* [PROBLEM DESCRIPTION]
Transcribe each record below character for character.

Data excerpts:
=== Section Start ===
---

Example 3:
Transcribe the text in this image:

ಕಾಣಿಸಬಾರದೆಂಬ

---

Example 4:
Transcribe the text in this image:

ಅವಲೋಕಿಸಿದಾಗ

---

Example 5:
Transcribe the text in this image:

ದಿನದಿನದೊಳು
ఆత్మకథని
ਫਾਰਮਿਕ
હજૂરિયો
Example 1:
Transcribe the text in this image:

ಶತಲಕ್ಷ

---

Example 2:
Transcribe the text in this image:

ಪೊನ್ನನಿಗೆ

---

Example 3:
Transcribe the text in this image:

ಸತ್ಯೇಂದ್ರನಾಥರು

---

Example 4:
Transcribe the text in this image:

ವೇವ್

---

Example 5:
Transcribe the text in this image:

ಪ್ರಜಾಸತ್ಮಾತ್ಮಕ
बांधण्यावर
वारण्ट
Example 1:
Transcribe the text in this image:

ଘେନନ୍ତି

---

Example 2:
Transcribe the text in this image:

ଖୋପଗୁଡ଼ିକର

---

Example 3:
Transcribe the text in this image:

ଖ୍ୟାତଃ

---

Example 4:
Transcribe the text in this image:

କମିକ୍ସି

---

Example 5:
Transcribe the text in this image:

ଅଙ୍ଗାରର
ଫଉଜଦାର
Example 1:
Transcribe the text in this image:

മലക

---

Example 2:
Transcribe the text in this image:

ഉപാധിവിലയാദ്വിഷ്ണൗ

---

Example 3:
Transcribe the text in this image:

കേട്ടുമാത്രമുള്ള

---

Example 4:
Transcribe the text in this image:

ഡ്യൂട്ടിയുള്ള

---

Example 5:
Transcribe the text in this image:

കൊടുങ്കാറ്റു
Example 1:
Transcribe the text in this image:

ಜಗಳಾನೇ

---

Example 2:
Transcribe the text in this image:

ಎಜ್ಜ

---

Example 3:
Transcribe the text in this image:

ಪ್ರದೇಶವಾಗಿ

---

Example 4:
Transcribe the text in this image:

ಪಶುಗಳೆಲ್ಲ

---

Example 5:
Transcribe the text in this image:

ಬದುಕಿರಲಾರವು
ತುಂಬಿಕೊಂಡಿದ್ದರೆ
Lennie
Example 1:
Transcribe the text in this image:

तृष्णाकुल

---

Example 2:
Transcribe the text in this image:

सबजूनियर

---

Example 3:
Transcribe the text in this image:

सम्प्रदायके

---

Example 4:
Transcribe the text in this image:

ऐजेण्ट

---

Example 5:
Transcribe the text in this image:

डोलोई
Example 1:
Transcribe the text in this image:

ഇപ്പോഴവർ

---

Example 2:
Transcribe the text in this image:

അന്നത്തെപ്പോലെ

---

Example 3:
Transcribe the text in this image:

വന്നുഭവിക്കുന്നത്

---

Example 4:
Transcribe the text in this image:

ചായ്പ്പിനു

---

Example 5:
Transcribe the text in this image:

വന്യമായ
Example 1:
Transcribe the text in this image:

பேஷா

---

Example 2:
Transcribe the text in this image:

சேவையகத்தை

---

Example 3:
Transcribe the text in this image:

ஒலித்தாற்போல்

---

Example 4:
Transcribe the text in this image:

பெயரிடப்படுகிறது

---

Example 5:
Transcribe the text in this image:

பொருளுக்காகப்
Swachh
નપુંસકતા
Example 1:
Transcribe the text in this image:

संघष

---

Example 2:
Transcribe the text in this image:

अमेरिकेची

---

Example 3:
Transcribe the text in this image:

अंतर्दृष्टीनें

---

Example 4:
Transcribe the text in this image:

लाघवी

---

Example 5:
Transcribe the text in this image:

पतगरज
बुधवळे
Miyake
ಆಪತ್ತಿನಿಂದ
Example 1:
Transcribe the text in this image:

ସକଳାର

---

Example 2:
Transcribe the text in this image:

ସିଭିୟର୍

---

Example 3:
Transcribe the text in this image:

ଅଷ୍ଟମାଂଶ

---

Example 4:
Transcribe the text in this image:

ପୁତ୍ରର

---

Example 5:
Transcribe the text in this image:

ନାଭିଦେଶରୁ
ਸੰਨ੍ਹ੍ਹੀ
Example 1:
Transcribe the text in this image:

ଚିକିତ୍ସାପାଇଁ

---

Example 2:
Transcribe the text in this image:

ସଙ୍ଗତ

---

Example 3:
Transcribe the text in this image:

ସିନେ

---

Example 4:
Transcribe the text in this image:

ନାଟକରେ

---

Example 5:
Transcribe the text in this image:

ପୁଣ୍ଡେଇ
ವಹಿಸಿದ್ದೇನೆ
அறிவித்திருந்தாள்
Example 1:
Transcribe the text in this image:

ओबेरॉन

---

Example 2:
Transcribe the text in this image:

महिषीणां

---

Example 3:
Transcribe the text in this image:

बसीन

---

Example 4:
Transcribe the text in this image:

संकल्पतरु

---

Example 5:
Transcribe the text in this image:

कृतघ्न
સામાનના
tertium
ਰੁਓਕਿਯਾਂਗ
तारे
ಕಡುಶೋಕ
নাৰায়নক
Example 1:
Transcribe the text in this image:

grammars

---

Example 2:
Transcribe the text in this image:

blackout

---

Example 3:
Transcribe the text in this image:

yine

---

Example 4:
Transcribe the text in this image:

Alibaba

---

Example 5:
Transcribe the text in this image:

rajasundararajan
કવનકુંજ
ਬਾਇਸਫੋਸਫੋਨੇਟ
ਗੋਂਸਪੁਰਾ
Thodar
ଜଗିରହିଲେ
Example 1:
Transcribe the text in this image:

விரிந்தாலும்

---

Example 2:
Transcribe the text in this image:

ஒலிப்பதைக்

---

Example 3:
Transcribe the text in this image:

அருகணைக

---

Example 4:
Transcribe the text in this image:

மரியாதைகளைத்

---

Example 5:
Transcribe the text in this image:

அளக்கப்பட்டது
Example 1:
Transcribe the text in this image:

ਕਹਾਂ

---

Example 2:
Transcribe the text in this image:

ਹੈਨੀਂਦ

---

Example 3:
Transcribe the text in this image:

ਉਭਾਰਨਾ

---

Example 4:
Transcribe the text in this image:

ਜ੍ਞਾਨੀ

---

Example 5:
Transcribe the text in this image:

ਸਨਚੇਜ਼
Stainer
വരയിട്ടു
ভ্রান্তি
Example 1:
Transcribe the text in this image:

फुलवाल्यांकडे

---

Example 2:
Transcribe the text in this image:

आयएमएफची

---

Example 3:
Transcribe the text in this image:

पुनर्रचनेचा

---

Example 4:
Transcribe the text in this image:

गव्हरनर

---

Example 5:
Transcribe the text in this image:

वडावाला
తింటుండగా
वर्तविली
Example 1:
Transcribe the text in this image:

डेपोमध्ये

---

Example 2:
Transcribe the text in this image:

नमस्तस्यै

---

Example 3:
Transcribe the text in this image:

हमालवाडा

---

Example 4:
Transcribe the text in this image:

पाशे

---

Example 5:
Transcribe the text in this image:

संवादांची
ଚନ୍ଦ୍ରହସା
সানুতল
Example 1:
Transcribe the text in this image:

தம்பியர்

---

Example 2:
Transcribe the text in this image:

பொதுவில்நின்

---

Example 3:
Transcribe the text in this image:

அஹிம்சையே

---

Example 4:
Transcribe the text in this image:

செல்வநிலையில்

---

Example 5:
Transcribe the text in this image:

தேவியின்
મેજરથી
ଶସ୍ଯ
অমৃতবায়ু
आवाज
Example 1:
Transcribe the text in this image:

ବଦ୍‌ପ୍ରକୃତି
=== Section End ===
* [TASK ANSWER]
---

Example 3:
Transcribe the text in this image:

ಕಾಣಿಸಬಾರದೆಂಬ

---

Example 4:
Transcribe the text in this image:

ಅವಲೋಕಿಸಿದಾಗ

---

Example 5:
Transcribe the text in this image:

ದಿನದಿನದೊಳು
ఆత్మకథని
ਫਾਰਮਿਕ
હજૂરિયો
Example 1:
Transcribe the text in this image:

ಶತಲಕ್ಷ

---

Example 2:
Transcribe the text in this image:

ಪೊನ್ನನಿಗೆ

---

Example 3:
Transcribe the text in this image:

ಸತ್ಯೇಂದ್ರನಾಥರು

---

Example 4:
Transcribe the text in this image:

ವೇವ್

---

Example 5:
Transcribe the text in this image:

ಪ್ರಜಾಸತ್ಮಾತ್ಮಕ
बांधण्यावर
वारण्ट
Example 1:
Transcribe the text in this image:

ଘେନନ୍ତି

---

Example 2:
Transcribe the text in this image:

ଖୋପଗୁଡ଼ିକର

---

Example 3:
Transcribe the text in this image:

ଖ୍ୟାତଃ

---

Example 4:
Transcribe the text in this image:

କମିକ୍ସି

---

Example 5:
Transcribe the text in this image:

ଅଙ୍ଗାରର
ଫଉଜଦାର
Example 1:
Transcribe the text in this image:

മലക

---

Example 2:
Transcribe the text in this image:

ഉപാധിവിലയാദ്വിഷ്ണൗ

---

Example 3:
Transcribe the text in this image:

കേട്ടുമാത്രമുള്ള

---

Example 4:
Transcribe the text in this image:

ഡ്യൂട്ടിയുള്ള

---

Example 5:
Transcribe the text in this image:

കൊടുങ്കാറ്റു
Example 1:
Transcribe the text in this image:

ಜಗಳಾನೇ

---

Example 2:
Transcribe the text in this image:

ಎಜ್ಜ

---

Example 3:
Transcribe the text in this image:

ಪ್ರದೇಶವಾಗಿ

---

Example 4:
Transcribe the text in this image:

ಪಶುಗಳೆಲ್ಲ

---

Example 5:
Transcribe the text in this image:

ಬದುಕಿರಲಾರವು
ತುಂಬಿಕೊಂಡಿದ್ದರೆ
Lennie
Example 1:
Transcribe the text in this image:

तृष्णाकुल

---

Example 2:
Transcribe the text in this image:

सबजूनियर

---

Example 3:
Transcribe the text in this image:

सम्प्रदायके

---

Example 4:
Transcribe the text in this image:

ऐजेण्ट

---

Example 5:
Transcribe the text in this image:

डोलोई
Example 1:
Transcribe the text in this image:

ഇപ്പോഴവർ

---

Example 2:
Transcribe the text in this image:

അന്നത്തെപ്പോലെ

---

Example 3:
Transcribe the text in this image:

വന്നുഭവിക്കുന്നത്

---

Example 4:
Transcribe the text in this image:

ചായ്പ്പിനു

---

Example 5:
Transcribe the text in this image:

വന്യമായ
Example 1:
Transcribe the text in this image:

பேஷா

---

Example 2:
Transcribe the text in this image:

சேவையகத்தை

---

Example 3:
Transcribe the text in this image:

ஒலித்தாற்போல்

---

Example 4:
Transcribe the text in this image:

பெயரிடப்படுகிறது

---

Example 5:
Transcribe the text in this image:

பொருளுக்காகப்
Swachh
નપુંસકતા
Example 1:
Transcribe the text in this image:

संघष

---

Example 2:
Transcribe the text in this image:

अमेरिकेची

---

Example 3:
Transcribe the text in this image:

अंतर्दृष्टीनें

---

Example 4:
Transcribe the text in this image:

लाघवी

---

Example 5:
Transcribe the text in this image:

पतगरज
बुधवळे
Miyake
ಆಪತ್ತಿನಿಂದ
Example 1:
Transcribe the text in this image:

ସକଳାର

---

Example 2:
Transcribe the text in this image:

ସିଭିୟର୍

---

Example 3:
Transcribe the text in this image:

ଅଷ୍ଟମାଂଶ

---

Example 4:
Transcribe the text in this image:

ପୁତ୍ରର

---

Example 5:
Transcribe the text in this image:

ନାଭିଦେଶରୁ
ਸੰਨ੍ਹ੍ਹੀ
Example 1:
Transcribe the text in this image:

ଚିକିତ୍ସାପାଇଁ

---

Example 2:
Transcribe the text in this image:

ସଙ୍ଗତ

---

Example 3:
Transcribe the text in this image:

ସିନେ

---

Example 4:
Transcribe the text in this image:

ନାଟକରେ

---

Example 5:
Transcribe the text in this image:

ପୁଣ୍ଡେଇ
ವಹಿಸಿದ್ದೇನೆ
அறிவித்திருந்தாள்
Example 1:
Transcribe the text in this image:

ओबेरॉन

---

Example 2:
Transcribe the text in this image:

महिषीणां

---

Example 3:
Transcribe the text in this image:

बसीन

---

Example 4:
Transcribe the text in this image:

संकल्पतरु

---

Example 5:
Transcribe the text in this image:

कृतघ्न
સામાનના
tertium
ਰੁਓਕਿਯਾਂਗ
तारे
ಕಡುಶೋಕ
নাৰায়নক
Example 1:
Transcribe the text in this image:

grammars

---

Example 2:
Transcribe the text in this image:

blackout

---

Example 3:
Transcribe the text in this image:

yine

---

Example 4:
Transcribe the text in this image:

Alibaba

---

Example 5:
Transcribe the text in this image:

rajasundararajan
કવનકુંજ
ਬਾਇਸਫੋਸਫੋਨੇਟ
ਗੋਂਸਪੁਰਾ
Thodar
ଜଗିରହିଲେ
Example 1:
Transcribe the text in this image:

விரிந்தாலும்

---

Example 2:
Transcribe the text in this image:

ஒலிப்பதைக்

---

Example 3:
Transcribe the text in this image:

அருகணைக

---

Example 4:
Transcribe the text in this image:

மரியாதைகளைத்

---

Example 5:
Transcribe the text in this image:

அளக்கப்பட்டது
Example 1:
Transcribe the text in this image:

ਕਹਾਂ

---

Example 2:
Transcribe the text in this image:

ਹੈਨੀਂਦ

---

Example 3:
Transcribe the text in this image:

ਉਭਾਰਨਾ

---

Example 4:
Transcribe the text in this image:

ਜ੍ਞਾਨੀ

---

Example 5:
Transcribe the text in this image:

ਸਨਚੇਜ਼
Stainer
വരയിട്ടു
ভ্রান্তি
Example 1:
Transcribe the text in this image:

फुलवाल्यांकडे

---

Example 2:
Transcribe the text in this image:

आयएमएफची

---

Example 3:
Transcribe the text in this image:

पुनर्रचनेचा

---

Example 4:
Transcribe the text in this image:

गव्हरनर

---

Example 5:
Transcribe the text in this image:

वडावाला
తింటుండగా
वर्तविली
Example 1:
Transcribe the text in this image:

डेपोमध्ये

---

Example 2:
Transcribe the text in this image:

नमस्तस्यै

---

Example 3:
Transcribe the text in this image:

हमालवाडा

---

Example 4:
Transcribe the text in this image:

पाशे

---

Example 5:
Transcribe the text in this image:

संवादांची
ଚନ୍ଦ୍ରହସା
সানুতল
Example 1:
Transcribe the text in this image:

தம்பியர்

---

Example 2:
Transcribe the text in this image:

பொதுவில்நின்

---

Example 3:
Transcribe the text in this image:

அஹிம்சையே

---

Example 4:
Transcribe the text in this image:

செல்வநிலையில்

---

Example 5:
Transcribe the text in this image:

தேவியின்
મેજરથી
ଶସ୍ଯ
অমৃতবায়ু
आवाज
Example 1:
Transcribe the text in this image:

ବଦ୍‌ପ୍ରକୃତି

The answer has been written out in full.